D.C. lawyer and immigration advocate Karen T. Grisez to receive ABA 2025 Pickering Award

By American Bar Association 

Karen T. Grisez, pro bono counsel in the Washington, D.C., office of Fried, Frank, Harris, Shriver & Jacobson LLP, is the 2025 recipient of the John H. Pickering Award of Achievement, presented by the American Bar Association Senior Lawyers Division. Grisez will be recognized at 12:30 p.m. on Saturday, Aug. 9, as part of the American Bar Assoiciation Annual Meeting, which will be held Aug. 6-12 in Toronto.

The award honors the life and accomplishments of John H. Pickering, co-founder of the Washington, D.C., law firm formerly known as Wilmer, Cutler & Pickering (now WilmerHale), who was involved in a variety of pro bono activities and law-related societal issues affecting older adults. It recognizes lawyers or judges who demonstrate outstanding legal ability and have compiled a distinguished record of service to the profession and their communities, resulting in significant contributions to improving access to justice for all.

After beginning her career as a litigation associate at Fried Frank in 1990, Grisez managed the Washington office’s pro bono program for more than two decades. In that role, she provided supervision and direct representation to pro bono clients in traditional civil poverty law cases including veterans’ benefits, Social Security disability, family law and housing, and became increasingly involved in asylum and other immigration matters. Since early 2023, she has focused exclusively on the firm’s immigration pro bono docket in both the New York and Washington offices.

Grisez has extensive litigation experience in federal courts, before the Board of Immigration Appeals and in immigration courts around the country.
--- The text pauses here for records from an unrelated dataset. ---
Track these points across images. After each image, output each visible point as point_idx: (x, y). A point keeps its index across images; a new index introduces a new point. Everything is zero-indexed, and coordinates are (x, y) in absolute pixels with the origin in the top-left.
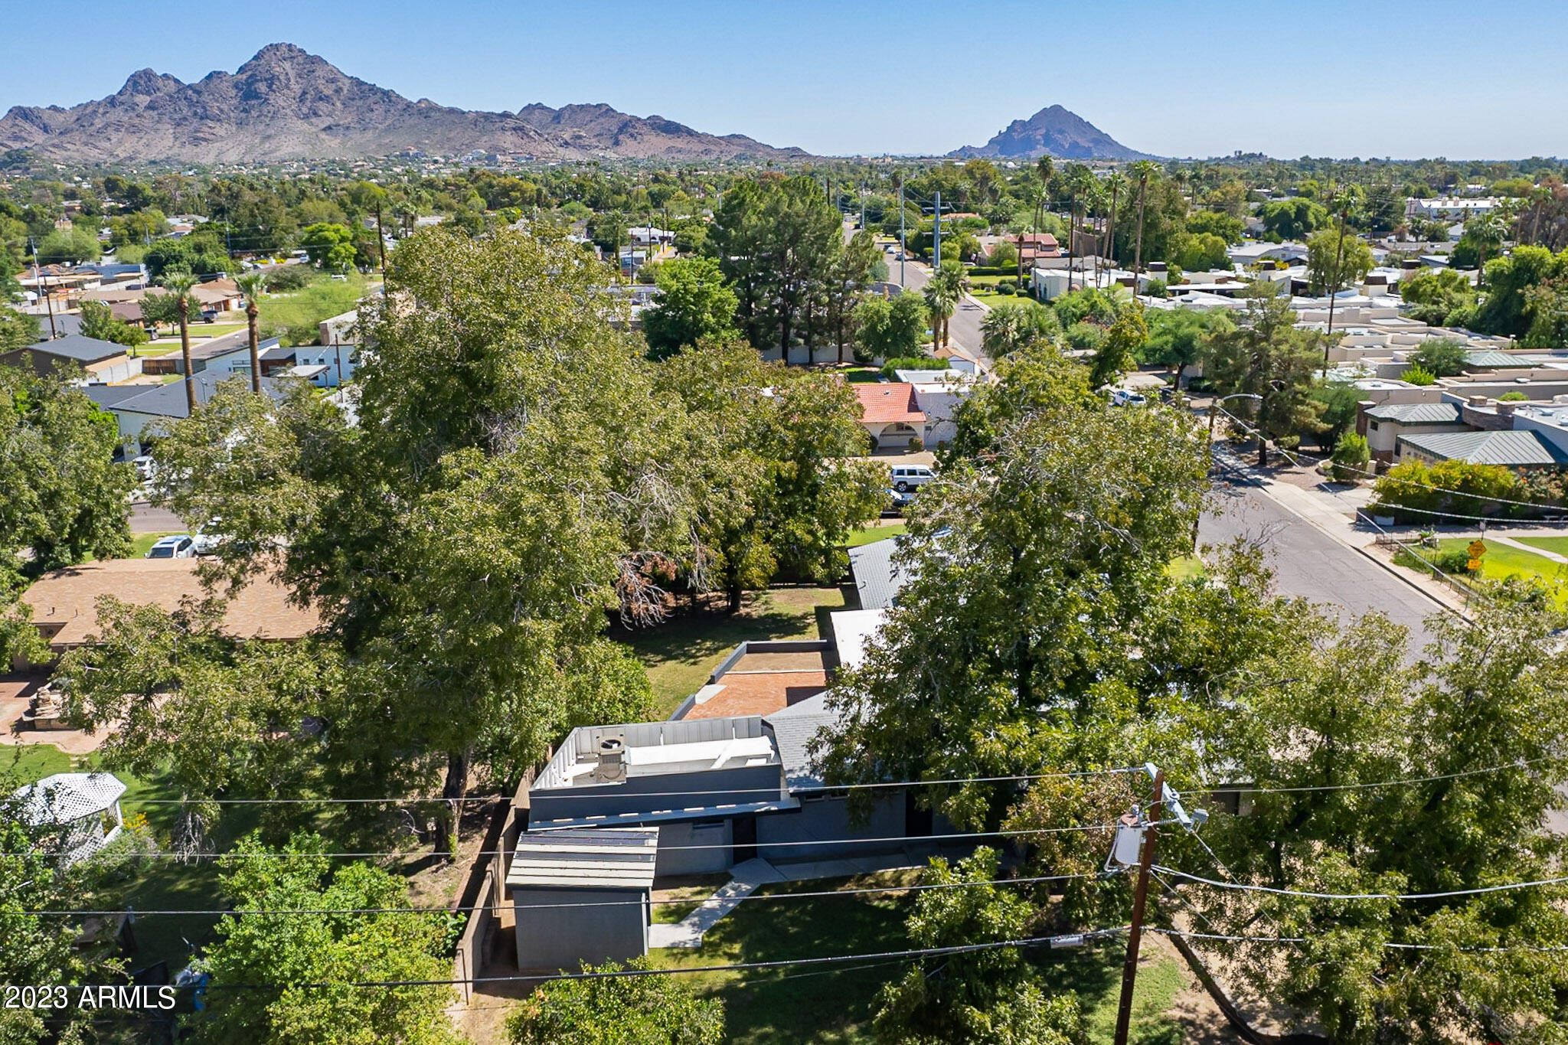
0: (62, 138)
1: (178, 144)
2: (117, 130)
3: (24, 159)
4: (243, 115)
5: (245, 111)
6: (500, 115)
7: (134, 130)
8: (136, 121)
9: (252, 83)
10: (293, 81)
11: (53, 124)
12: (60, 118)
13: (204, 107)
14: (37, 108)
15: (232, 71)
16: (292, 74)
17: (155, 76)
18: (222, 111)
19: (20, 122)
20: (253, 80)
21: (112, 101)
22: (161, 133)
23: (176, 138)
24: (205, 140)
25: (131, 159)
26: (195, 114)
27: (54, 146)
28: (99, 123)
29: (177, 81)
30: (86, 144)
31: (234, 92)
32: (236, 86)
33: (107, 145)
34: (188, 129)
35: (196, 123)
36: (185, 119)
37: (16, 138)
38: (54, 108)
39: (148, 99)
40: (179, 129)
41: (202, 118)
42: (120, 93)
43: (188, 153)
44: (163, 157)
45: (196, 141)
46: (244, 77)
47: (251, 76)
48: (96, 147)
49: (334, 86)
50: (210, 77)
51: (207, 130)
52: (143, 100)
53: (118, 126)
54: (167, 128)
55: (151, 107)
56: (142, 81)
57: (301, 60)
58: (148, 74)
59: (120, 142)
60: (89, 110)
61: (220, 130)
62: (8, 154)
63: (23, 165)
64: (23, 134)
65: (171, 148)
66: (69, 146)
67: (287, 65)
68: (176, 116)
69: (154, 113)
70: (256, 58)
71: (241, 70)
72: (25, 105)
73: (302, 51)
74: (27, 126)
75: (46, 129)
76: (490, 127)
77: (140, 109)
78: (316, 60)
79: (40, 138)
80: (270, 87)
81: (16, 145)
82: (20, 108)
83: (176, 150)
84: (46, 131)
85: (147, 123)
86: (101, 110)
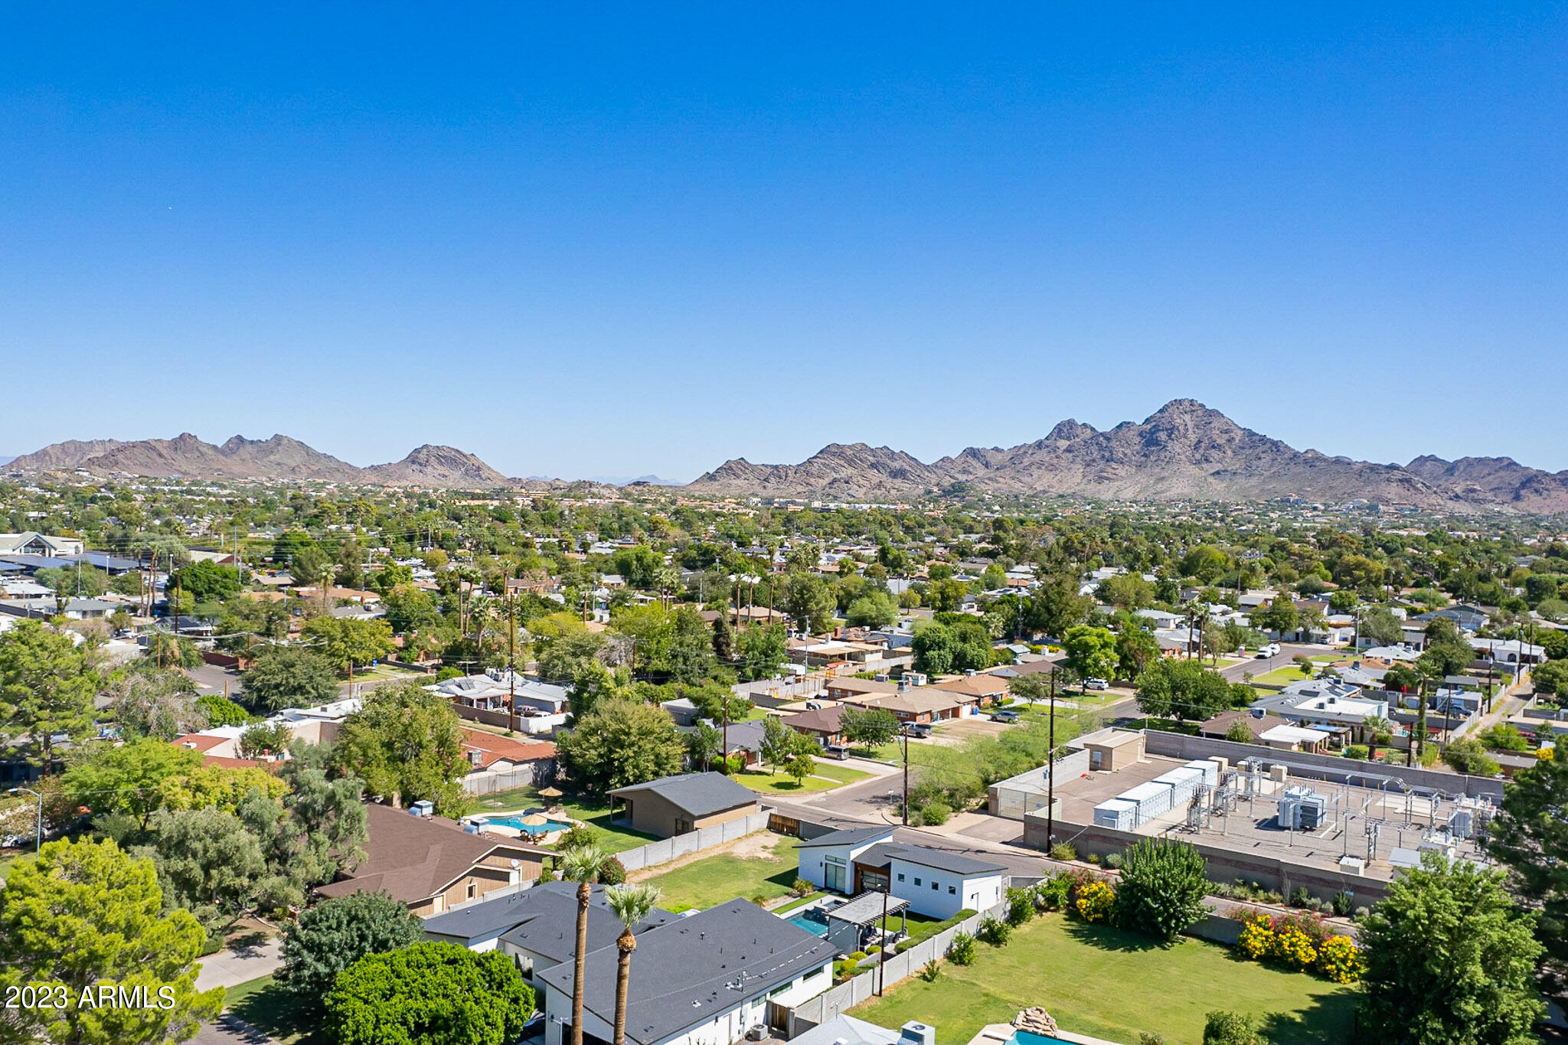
0: (998, 473)
1: (1085, 481)
2: (1039, 468)
3: (963, 490)
4: (1143, 459)
5: (1145, 455)
6: (1387, 467)
7: (1052, 468)
8: (1055, 461)
9: (1154, 433)
10: (1190, 431)
11: (993, 461)
12: (1000, 456)
13: (1111, 452)
14: (984, 449)
15: (1139, 422)
16: (1190, 425)
17: (1076, 425)
18: (1125, 455)
19: (970, 459)
20: (1156, 429)
21: (1039, 445)
22: (1073, 471)
23: (1084, 476)
24: (1107, 479)
25: (1045, 492)
26: (1103, 457)
27: (989, 479)
28: (1026, 461)
29: (1093, 429)
30: (1013, 478)
31: (1138, 439)
32: (1140, 434)
33: (1029, 479)
34: (1094, 469)
35: (1102, 464)
36: (1094, 461)
37: (965, 471)
38: (996, 449)
39: (1068, 443)
40: (1088, 469)
41: (1108, 461)
42: (1047, 438)
43: (1092, 489)
44: (1070, 491)
45: (1100, 479)
46: (1149, 427)
47: (1154, 427)
48: (1020, 481)
49: (1226, 436)
50: (1120, 427)
51: (1110, 470)
52: (1063, 444)
53: (1040, 465)
54: (1079, 469)
55: (1068, 450)
56: (1065, 429)
57: (1200, 413)
58: (1071, 423)
59: (1039, 478)
60: (1022, 450)
61: (1122, 471)
62: (953, 485)
63: (961, 494)
64: (971, 469)
65: (1078, 484)
66: (1000, 479)
67: (1187, 417)
68: (1087, 458)
69: (1070, 455)
70: (1161, 411)
71: (1147, 421)
72: (975, 447)
73: (1202, 406)
74: (974, 462)
75: (987, 465)
76: (1373, 476)
77: (1060, 452)
78: (1214, 414)
79: (981, 472)
80: (1169, 436)
81: (962, 478)
82: (971, 448)
83: (1082, 486)
84: (987, 467)
85: (1063, 463)
86: (1029, 451)
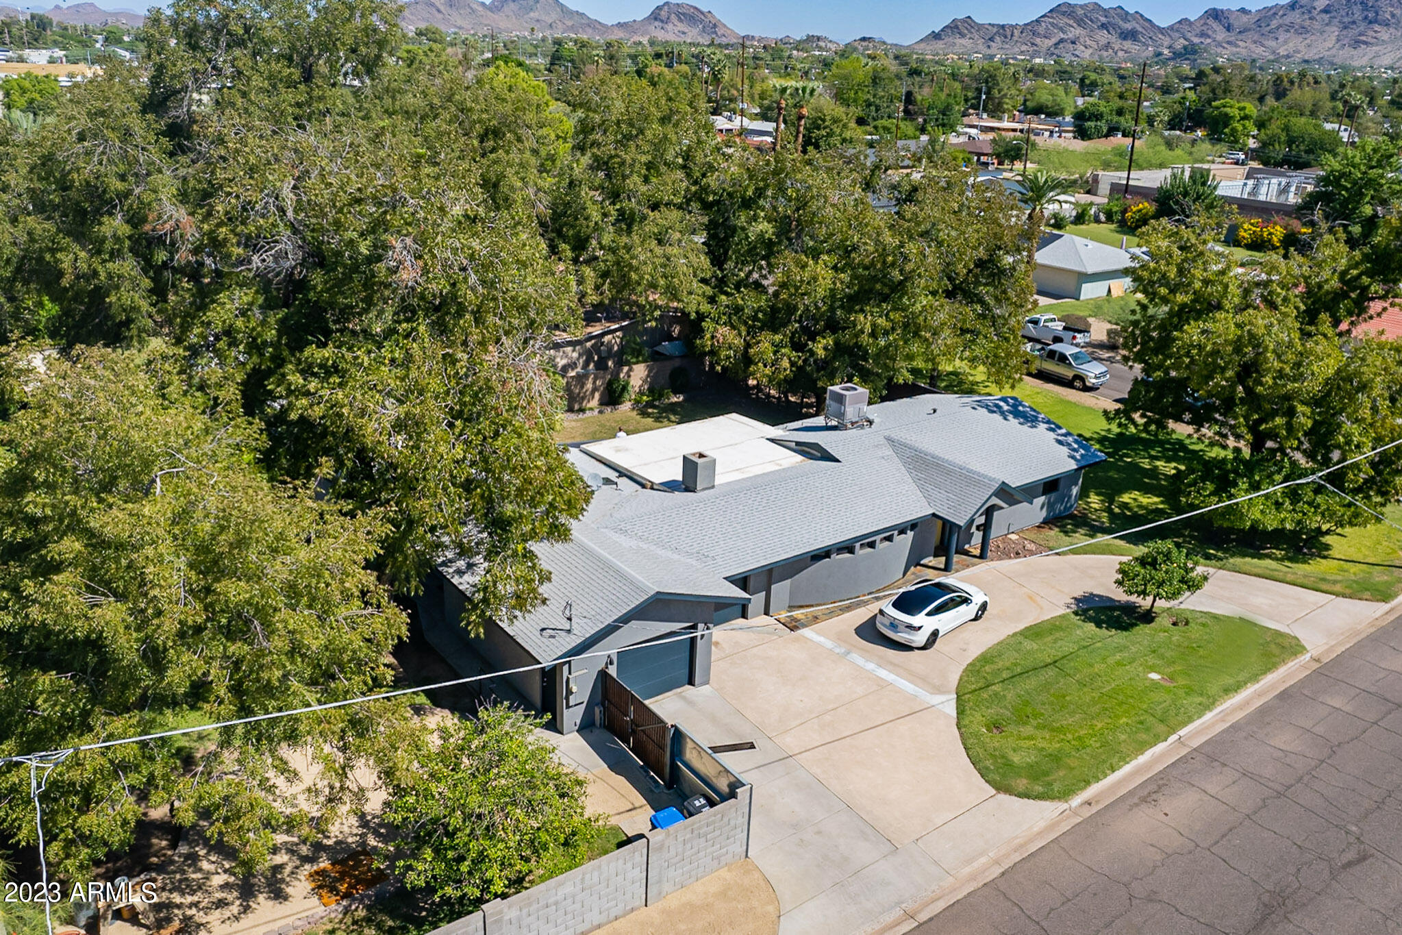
0: (1240, 37)
1: (1337, 46)
2: (1288, 31)
3: (1195, 53)
7: (1303, 30)
8: (1308, 23)
11: (1236, 24)
12: (1245, 18)
13: (1374, 14)
14: (1229, 10)
18: (1393, 16)
19: (1211, 21)
22: (1326, 35)
23: (1338, 40)
24: (1365, 43)
25: (1288, 56)
26: (1366, 18)
27: (1229, 43)
28: (1274, 24)
30: (1255, 42)
33: (1272, 44)
34: (1352, 32)
35: (1363, 26)
36: (1354, 22)
37: (1203, 35)
38: (1243, 11)
39: (1327, 3)
40: (1344, 32)
41: (1370, 22)
43: (1345, 54)
44: (1317, 57)
45: (1356, 43)
48: (1263, 45)
51: (1371, 33)
52: (1321, 4)
53: (1289, 27)
54: (1334, 31)
55: (1325, 11)
59: (1286, 42)
60: (1271, 13)
61: (1384, 34)
62: (1185, 48)
63: (1192, 57)
64: (1210, 33)
65: (1329, 49)
66: (1241, 43)
68: (1346, 20)
69: (1326, 17)
72: (1219, 7)
74: (1215, 25)
75: (1228, 28)
77: (1315, 13)
79: (1221, 35)
81: (1196, 40)
82: (1214, 9)
83: (1334, 51)
84: (1228, 30)
85: (1317, 25)
86: (1281, 13)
She is a frequent speaker and trainer on legal topics relating primarily to asylum, other forms of immigration relief, immigration court reform, detention, ethics and representation of victims of torture and trauma. She has testified three times before Congress and once before the U.S. Commission on Civil Rights as the ABA’s representative on immigration-related topics.

Grisez is a member of the ABA, a former chair and former member of its Commission on Immigration and the Working Group on Unaccompanied Minor Immigrants. She has served on the Advisory Board of the ABA Immigration Justice Project in San Diego and previously served on the ABA Standing Committee on Pro Bono and Public Service. Grisez is a member of the American Immigration Lawyers Association and served for many years on its national Pro Bono Committee and the District of Columbia chapter’s Pro Bono Committee. She currently represents AILA in the ABA House of Delegates.

Grisez served as former member and chair of the board of trustees of the Center for Migration Studies of New York, a member of the board of directors of the Capital Area Immigrants’ Rights Coalition (now Amica Center for Immigrant Rights), the Washington Lawyers’ Committee for Civil Rights and Urban Affairs, and is a longtime member of the board of the Washington Council of Lawyers. She is also a former chair of the District of Columbia’s Advisory Committee on Pro Se Litigation and just completed her tenure as a board member on the Indigent Civil Litigation Fund of the U.S. District Court for the District of Columbia. She practices before other courts in the District of Columbia and Maryland.
Grisez received a bachelor’s degree from the University of Maryland and a law degree from the Columbus School of Law at Catholic University of America. She is the recipient of AILA’s 2025 Michael 
Maggio Memorial Pro Bono Award and the 2024 Humanitarian Service Award from the Center for Migration Studies of New York.